Presstalis
: salariés, kiosquiers, lecteurs sacrifiés
19 Mai 2020
Le 15 mai, le tribunal de commerce
de Paris a placé Presstalis, premier distributeur de presse du pays, en
redressement judiciaire et fermé des filiales en province. Sur 910 postes, 645
seraient supprimés en conséquence, majoritairement en province. Des salariés
ont déclenché le 11 mai une grève contre ces suppressions d’emplois.
Le tribunal a retenu le plan de
« sauvetage » plébiscité par la direction de l’entreprise et a refusé
le délai demandé par les militants CGT. Ce plan, proposé par les grands
quotidiens nationaux, vise à soutenir ce réseau de distribution comme la corde
soutient le pendu.
Il n’a aucune considération pour
le devenir des travailleurs qui seraient licenciés, un tiers des effectifs au
siège à Paris et dans les activités de groupage distribution à Bobigny et la
totalité des effectifs des filiales en province. Ses concepteurs, grands
quotidiens de la presse bourgeoise et PDG de Presstalis, n’ont pas plus de
considération pour les 22 000 marchands, en particulier les petits
kiosquiers. Ceux-ci n’ont guère le choix de ce qui leur est livré et ne gagnent
pas leur vie avec les quotidiens papier, qui demandent beaucoup de manutention
et sont peu rémunérateurs. Le plan n’en a pas non plus pour les lecteurs, qui
sont priés de se contenter de ce qu’on leur propose ou d’aller voir sur
Internet, ce que beaucoup font déjà par commodité ou obligation.
Presstalis, qui a succédé aux
NMPP (Nouvelles Messageries de la Presse Parisienne) il y a plus de dix ans,
héritait d’un système coopératif de distribution mutualisée, mis en place à la
fin de la Deuxième Guerre mondiale et dans lequel les plus gros payaient un peu
pour les plus petits afin que la presse, toute la presse, soit à disposition
des lecteurs jusque dans le plus petit village disposant d’un vendeur de
journaux. Les groupes capitalistes éditeurs n’ont eu de cesse de remettre en
cause ce système, car pour leur rentabilité, ils ne supportaient pas la
mutualisation. C’était de leur point de vue payer pour les petites publications
sans moyens, souvent d’opinion peu appréciée des magnats de la presse, comme,
entre autres, Lutte ouvrière qui fut longtemps distribuée par ce canal,
avant que le coût n’en devienne exorbitant.

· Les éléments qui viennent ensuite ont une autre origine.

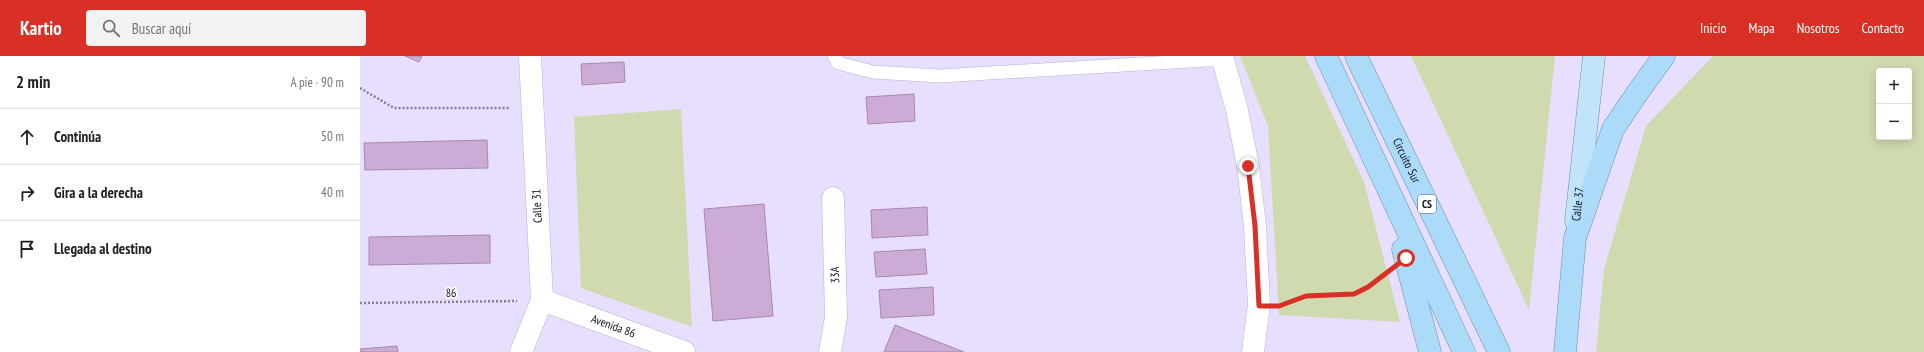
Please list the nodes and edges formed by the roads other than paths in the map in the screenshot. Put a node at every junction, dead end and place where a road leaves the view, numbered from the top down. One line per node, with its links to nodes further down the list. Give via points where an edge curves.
1 (530, 56): 11 (street, Calle 31)
2 (834, 56): 7 (lane, via 838,64 873,72 940,76)
3 (1326, 56): 8 (highway)
4 (1356, 56): 18 (highway, Circuito Sur / CS)
5 (1594, 56): 10 (main road, Calle 37)
6 (1664, 56): 10 (highway, via 1614,129)
7 (1223, 57): 15 (street, via 1248,166 1255,226 1259,306)
8 (1387, 190): 16 (highway); 17 (highway)
9 (833, 198): 14 (street, 33A, via 836,317)
10 (1575, 238): 19 (highway, Calle 37)
11 (542, 300): 12 (street, Calle 31); 13 (street, Avenida 86)
12 (521, 352)
13 (684, 352)
14 (830, 352)
15 (1253, 352)
16 (1430, 352)
17 (1464, 352)
18 (1499, 352)
19 (1565, 352)

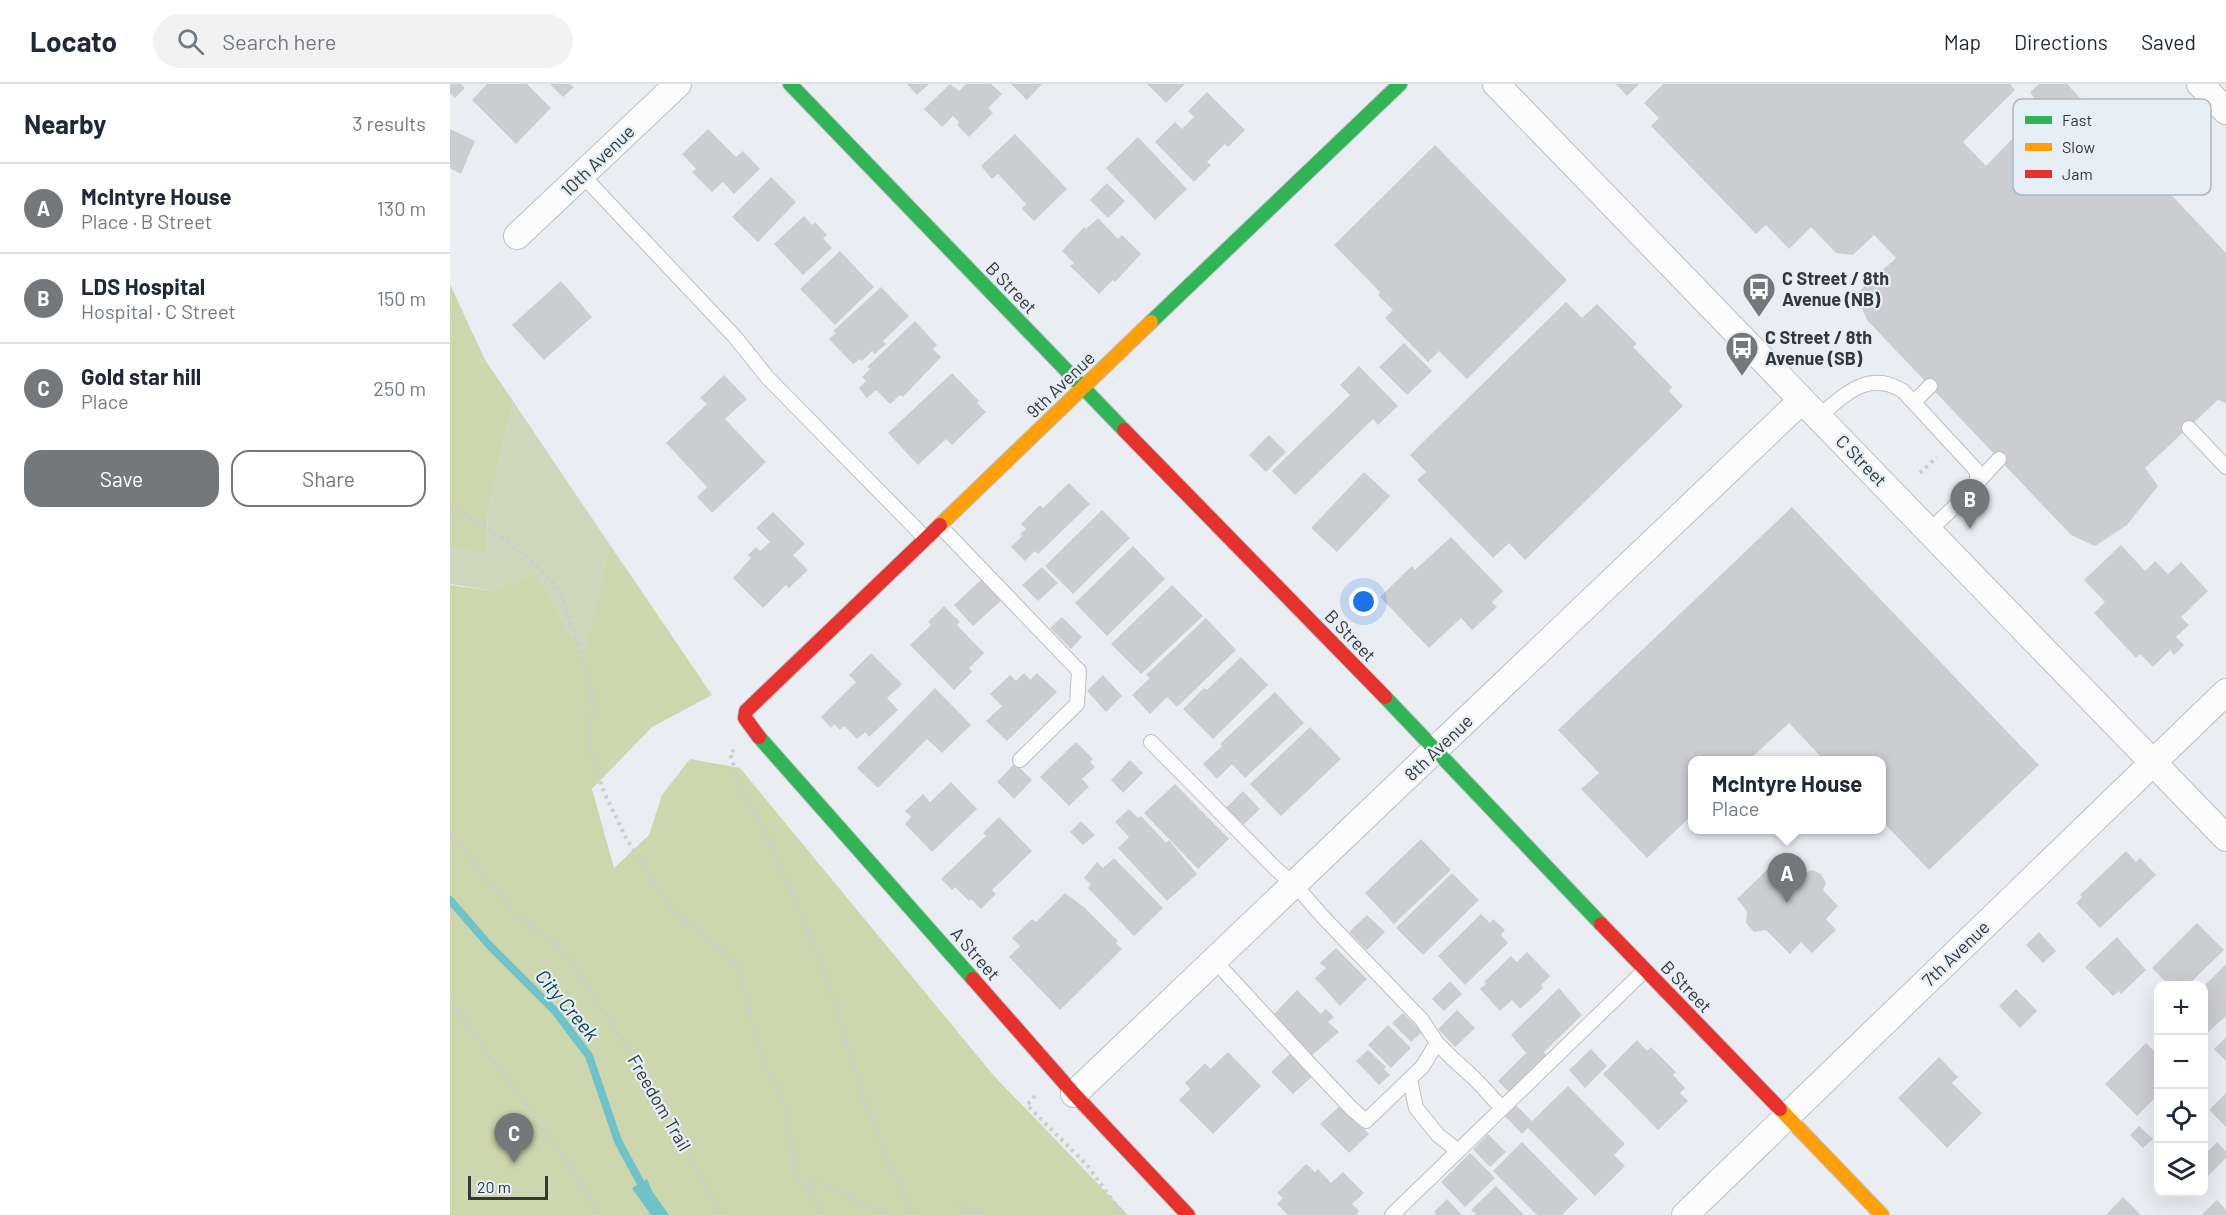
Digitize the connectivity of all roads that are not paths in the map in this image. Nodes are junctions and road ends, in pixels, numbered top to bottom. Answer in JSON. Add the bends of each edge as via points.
{"nodes":[{"id":1,"x":678,"y":84,"type":"edge"},
{"id":2,"x":790,"y":84,"type":"edge"},
{"id":3,"x":1400,"y":84,"type":"edge"},
{"id":4,"x":1496,"y":84,"type":"edge"},
{"id":5,"x":2200,"y":84,"type":"edge"},
{"id":6,"x":2226,"y":111,"type":"edge"},
{"id":7,"x":583,"y":176,"type":"junction"},
{"id":8,"x":517,"y":236,"type":"dead end"},
{"id":9,"x":1930,"y":386,"type":"dead end"},
{"id":10,"x":1083,"y":389,"type":"junction"},
{"id":11,"x":1914,"y":402,"type":"junction"},
{"id":12,"x":1810,"y":409,"type":"junction"},
{"id":13,"x":2189,"y":428,"type":"dead end"},
{"id":14,"x":1999,"y":459,"type":"dead end"},
{"id":15,"x":2226,"y":467,"type":"edge"},
{"id":16,"x":1977,"y":483,"type":"junction"},
{"id":17,"x":940,"y":526,"type":"junction"},
{"id":18,"x":1929,"y":531,"type":"junction"},
{"id":19,"x":926,"y":539,"type":"junction"},
{"id":20,"x":2226,"y":692,"type":"edge"},
{"id":21,"x":746,"y":711,"type":"joint"},
{"id":22,"x":1151,"y":742,"type":"dead end"},
{"id":23,"x":1436,"y":750,"type":"junction"},
{"id":24,"x":1020,"y":760,"type":"dead end"},
{"id":25,"x":2153,"y":763,"type":"junction"},
{"id":26,"x":2226,"y":838,"type":"edge"},
{"id":27,"x":1295,"y":885,"type":"junction"},
{"id":28,"x":1215,"y":962,"type":"junction"},
{"id":29,"x":1645,"y":970,"type":"junction"},
{"id":30,"x":1437,"y":1043,"type":"junction"},
{"id":31,"x":1410,"y":1079,"type":"junction"},
{"id":32,"x":1074,"y":1094,"type":"junction"},
{"id":33,"x":1502,"y":1108,"type":"junction"},
{"id":34,"x":1788,"y":1117,"type":"junction"},
{"id":35,"x":1458,"y":1151,"type":"junction"},
{"id":36,"x":1188,"y":1215,"type":"edge"},
{"id":37,"x":1392,"y":1215,"type":"edge"},
{"id":38,"x":1685,"y":1215,"type":"edge"},
{"id":39,"x":1882,"y":1215,"type":"edge"}],
"edges":[{"from":1,"to":7,"type":"street","name":"10th Avenue"},
{"from":2,"to":10,"type":"street","name":"B Street"},
{"from":3,"to":10,"type":"street","name":"9th Avenue"},
{"from":4,"to":12,"type":"street","name":"C Street"},
{"from":5,"to":6,"type":"street"},
{"from":7,"to":8,"type":"street","name":"10th Avenue"},
{"from":7,"to":19,"type":"lane","via":[[735,337],[768,378]]},
{"from":9,"to":11,"type":"lane"},
{"from":10,"to":17,"type":"street","name":"9th Avenue"},
{"from":10,"to":23,"type":"street","name":"B Street"},
{"from":11,"to":12,"type":"lane","via":[[1892,383],[1876,382]]},
{"from":11,"to":16,"type":"lane","via":[[1973,465]]},
{"from":12,"to":18,"type":"street","name":"C Street"},
{"from":12,"to":23,"type":"street","name":"8th Avenue"},
{"from":13,"to":15,"type":"lane"},
{"from":14,"to":16,"type":"lane"},
{"from":16,"to":18,"type":"lane"},
{"from":17,"to":19,"type":"street","name":"9th Avenue"},
{"from":17,"to":24,"type":"lane","via":[[1079,671],[1077,704]]},
{"from":18,"to":25,"type":"street","name":"C Street"},
{"from":19,"to":21,"type":"street","name":"9th Avenue"},
{"from":20,"to":25,"type":"street","name":"7th Avenue"},
{"from":21,"to":32,"type":"street","name":"A Street","via":[[745,718],[760,738]]},
{"from":22,"to":27,"type":"lane"},
{"from":23,"to":27,"type":"street","name":"8th Avenue"},
{"from":23,"to":29,"type":"street","name":"B Street"},
{"from":25,"to":26,"type":"street","name":"C Street"},
{"from":25,"to":34,"type":"street","name":"7th Avenue"},
{"from":27,"to":28,"type":"street","name":"8th Avenue"},
{"from":27,"to":30,"type":"lane","via":[[1422,1020]]},
{"from":28,"to":31,"type":"lane","via":[[1366,1120]]},
{"from":28,"to":32,"type":"street","name":"8th Avenue"},
{"from":29,"to":33,"type":"lane"},
{"from":29,"to":34,"type":"street","name":"B Street"},
{"from":30,"to":31,"type":"lane"},
{"from":30,"to":33,"type":"lane"},
{"from":31,"to":35,"type":"lane","via":[[1416,1108],[1438,1135]]},
{"from":32,"to":36,"type":"street","name":"A Street"},
{"from":33,"to":35,"type":"lane"},
{"from":34,"to":38,"type":"street","name":"7th Avenue"},
{"from":34,"to":39,"type":"street","name":"B Street"},
{"from":35,"to":37,"type":"lane"}]}
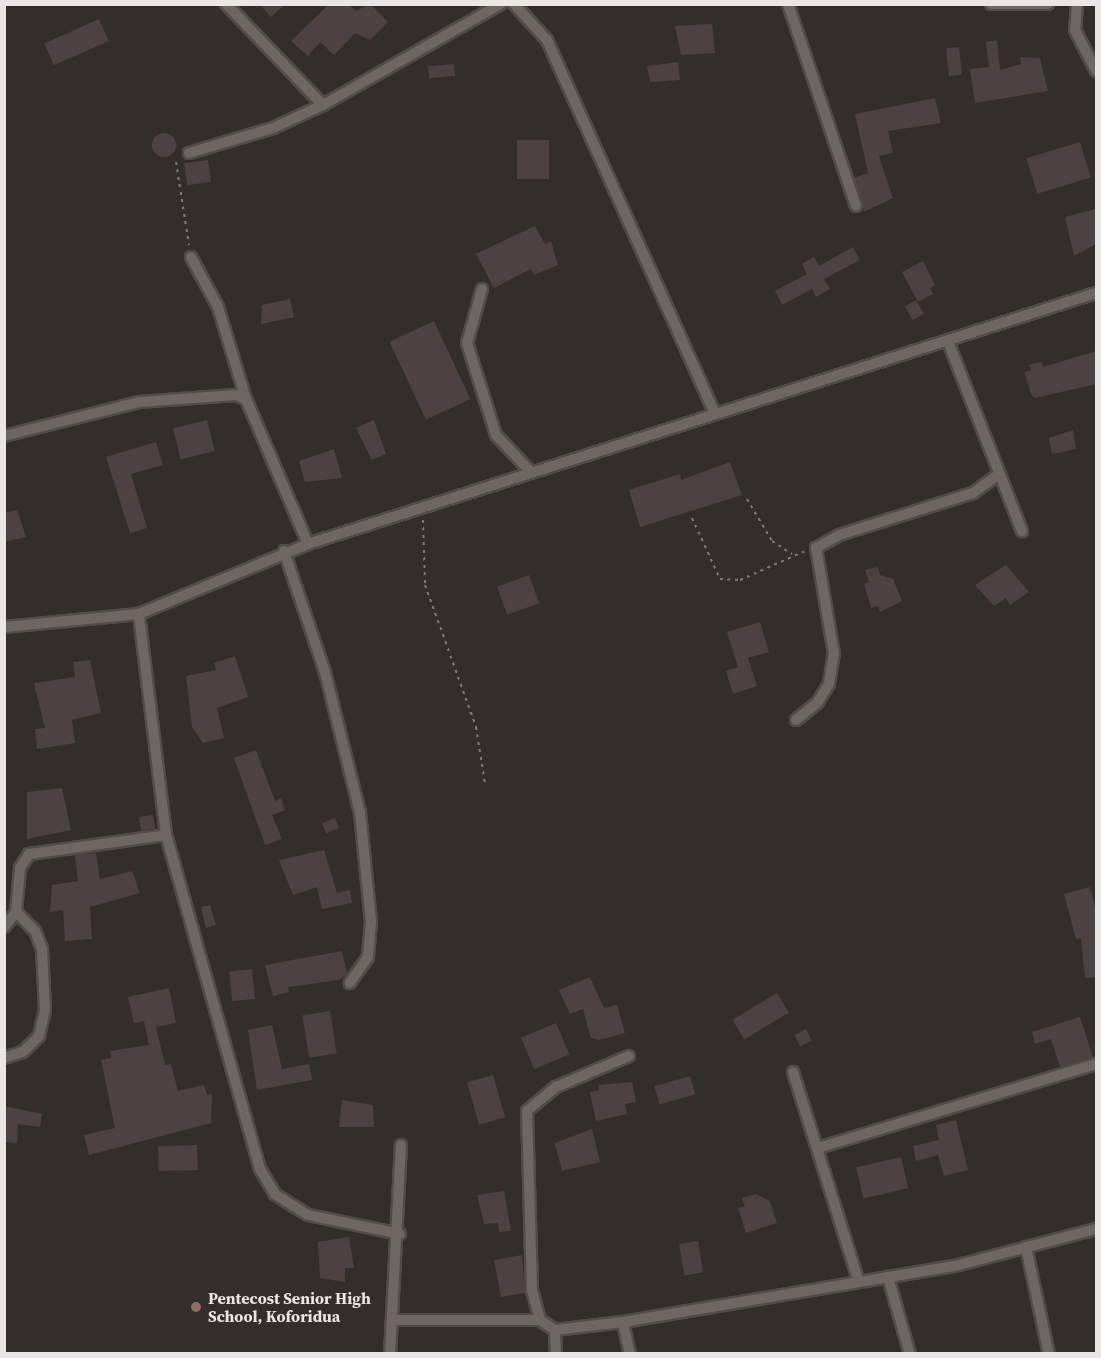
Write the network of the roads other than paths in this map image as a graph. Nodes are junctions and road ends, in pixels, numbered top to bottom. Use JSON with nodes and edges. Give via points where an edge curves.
{"nodes":[{"id":1,"x":226,"y":4,"type":"edge"},
{"id":2,"x":501,"y":4,"type":"edge"},
{"id":3,"x":514,"y":4,"type":"edge"},
{"id":4,"x":788,"y":4,"type":"edge"},
{"id":5,"x":991,"y":4,"type":"edge"},
{"id":6,"x":1048,"y":4,"type":"edge"},
{"id":7,"x":1077,"y":4,"type":"edge"},
{"id":8,"x":1096,"y":71,"type":"edge"},
{"id":9,"x":323,"y":105,"type":"junction"},
{"id":10,"x":189,"y":153,"type":"dead end"},
{"id":11,"x":856,"y":206,"type":"dead end"},
{"id":12,"x":191,"y":257,"type":"road end"},
{"id":13,"x":482,"y":289,"type":"dead end"},
{"id":14,"x":1096,"y":293,"type":"edge"},
{"id":15,"x":949,"y":344,"type":"junction"},
{"id":16,"x":246,"y":399,"type":"junction"},
{"id":17,"x":714,"y":413,"type":"junction"},
{"id":18,"x":4,"y":436,"type":"edge"},
{"id":19,"x":529,"y":470,"type":"junction"},
{"id":20,"x":998,"y":475,"type":"junction"},
{"id":21,"x":1022,"y":531,"type":"dead end"},
{"id":22,"x":308,"y":544,"type":"junction"},
{"id":23,"x":284,"y":552,"type":"junction"},
{"id":24,"x":139,"y":614,"type":"junction"},
{"id":25,"x":4,"y":627,"type":"edge"},
{"id":26,"x":796,"y":720,"type":"dead end"},
{"id":27,"x":166,"y":835,"type":"junction"},
{"id":28,"x":16,"y":912,"type":"junction"},
{"id":29,"x":4,"y":927,"type":"edge"},
{"id":30,"x":350,"y":983,"type":"dead end"},
{"id":31,"x":629,"y":1056,"type":"dead end"},
{"id":32,"x":4,"y":1058,"type":"edge"},
{"id":33,"x":1096,"y":1064,"type":"edge"},
{"id":34,"x":793,"y":1072,"type":"dead end"},
{"id":35,"x":401,"y":1145,"type":"dead end"},
{"id":36,"x":821,"y":1147,"type":"junction"},
{"id":37,"x":1096,"y":1228,"type":"edge"},
{"id":38,"x":400,"y":1234,"type":"junction"},
{"id":39,"x":1026,"y":1247,"type":"junction"},
{"id":40,"x":888,"y":1277,"type":"junction"},
{"id":41,"x":858,"y":1279,"type":"junction"},
{"id":42,"x":395,"y":1320,"type":"junction"},
{"id":43,"x":540,"y":1320,"type":"junction"},
{"id":44,"x":623,"y":1322,"type":"junction"},
{"id":45,"x":555,"y":1330,"type":"junction"},
{"id":46,"x":390,"y":1353,"type":"edge"},
{"id":47,"x":556,"y":1353,"type":"edge"},
{"id":48,"x":630,"y":1353,"type":"edge"},
{"id":49,"x":910,"y":1353,"type":"edge"},
{"id":50,"x":1048,"y":1353,"type":"edge"}],
"edges":[{"from":1,"to":9,"type":"street"},
{"from":2,"to":9,"type":"street"},
{"from":3,"to":17,"type":"street","via":[[547,40]]},
{"from":4,"to":11,"type":"street"},
{"from":5,"to":6,"type":"street"},
{"from":7,"to":8,"type":"street","via":[[1075,30]]},
{"from":9,"to":10,"type":"street","via":[[273,128]]},
{"from":12,"to":16,"type":"street","via":[[218,308]]},
{"from":13,"to":19,"type":"street","via":[[467,343],[496,435]]},
{"from":14,"to":15,"type":"street"},
{"from":15,"to":17,"type":"street"},
{"from":15,"to":20,"type":"street"},
{"from":16,"to":18,"type":"street","via":[[204,394],[139,402]]},
{"from":16,"to":22,"type":"street"},
{"from":17,"to":19,"type":"street"},
{"from":19,"to":22,"type":"street"},
{"from":20,"to":21,"type":"street"},
{"from":20,"to":26,"type":"street","via":[[972,493],[839,535],[816,548],[834,654],[829,684],[818,702]]},
{"from":22,"to":23,"type":"street"},
{"from":23,"to":24,"type":"street"},
{"from":23,"to":30,"type":"street","via":[[325,672],[360,812],[371,922],[368,957]]},
{"from":24,"to":25,"type":"street"},
{"from":24,"to":27,"type":"street"},
{"from":27,"to":28,"type":"street","via":[[29,854],[20,868]]},
{"from":27,"to":38,"type":"street","via":[[260,1169],[275,1194],[308,1215]]},
{"from":28,"to":29,"type":"street"},
{"from":28,"to":32,"type":"street","via":[[35,931],[42,949],[45,1010],[39,1036],[23,1052]]},
{"from":31,"to":43,"type":"street","via":[[556,1087],[527,1111],[532,1290]]},
{"from":33,"to":36,"type":"street"},
{"from":34,"to":36,"type":"street"},
{"from":35,"to":38,"type":"street"},
{"from":36,"to":41,"type":"street"},
{"from":37,"to":39,"type":"street"},
{"from":38,"to":42,"type":"street"},
{"from":39,"to":40,"type":"street"},
{"from":39,"to":50,"type":"street"},
{"from":40,"to":41,"type":"street"},
{"from":40,"to":49,"type":"street"},
{"from":41,"to":44,"type":"street"},
{"from":42,"to":43,"type":"street"},
{"from":42,"to":46,"type":"street"},
{"from":43,"to":45,"type":"street"},
{"from":44,"to":45,"type":"street"},
{"from":44,"to":48,"type":"street"},
{"from":45,"to":47,"type":"street"}]}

Outre la liberté de lire ce qu’on
veut, sans coût supplémentaire, les actionnaires de Presstalis, éditeurs des grands
quotidiens et magazines à gros tirage, ont sacrifié au passage des milliers
d’emplois de travailleurs qui se sont battus pour ne pas être jetés à la rue
d’abord, puis pour arracher un accompagnement. Le soutien de l’État, de moins
en moins généreux, se résume désormais à un prêt de 35 millions d’euros.
La solution serait de faire payer
les grands groupes de presse – comme l’Opinion, La Provence, Artemis, etc.-et
les Arnault, Niel, Bolloré, etc., qui les possèdent et débordent de richesses.
Ce n’est évidemment pas sur le tribunal de commerce ni sur les représentants de
l’État qu’il faudra compter pour cela.